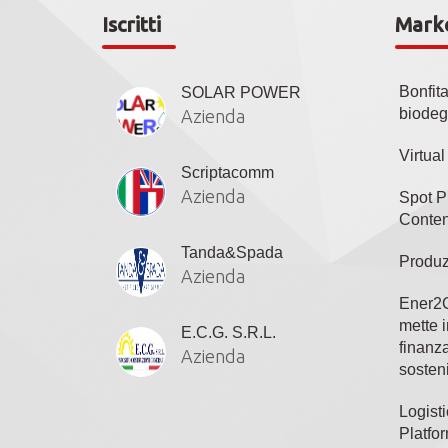
Iscritti
Mark
Bonfit
SOLAR POWER
biodeg
Azienda
Virtua
Scriptacomm
Azienda
Spot P
Conten
Tanda&Spada
Produz
Azienda
Ener2C
mette i
E.C.G. S.R.L.
finanza
Azienda
sosteni
Logisti
Platfo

_ _ _ _ _

*PROBLEM STATEMENT*:
Repeat every record above exactly. Omit the pictures.

*WRITTEN REPLY*:
Iscritti
Mark
Bonfit
SOLAR POWER
biodeg
Azienda
Virtua
Scriptacomm
Azienda
Spot P
Conten
Tanda&Spada
Produz
Azienda
Ener2C
mette i
E.C.G. S.R.L.
finanza
Azienda
sosteni
Logisti
Platfo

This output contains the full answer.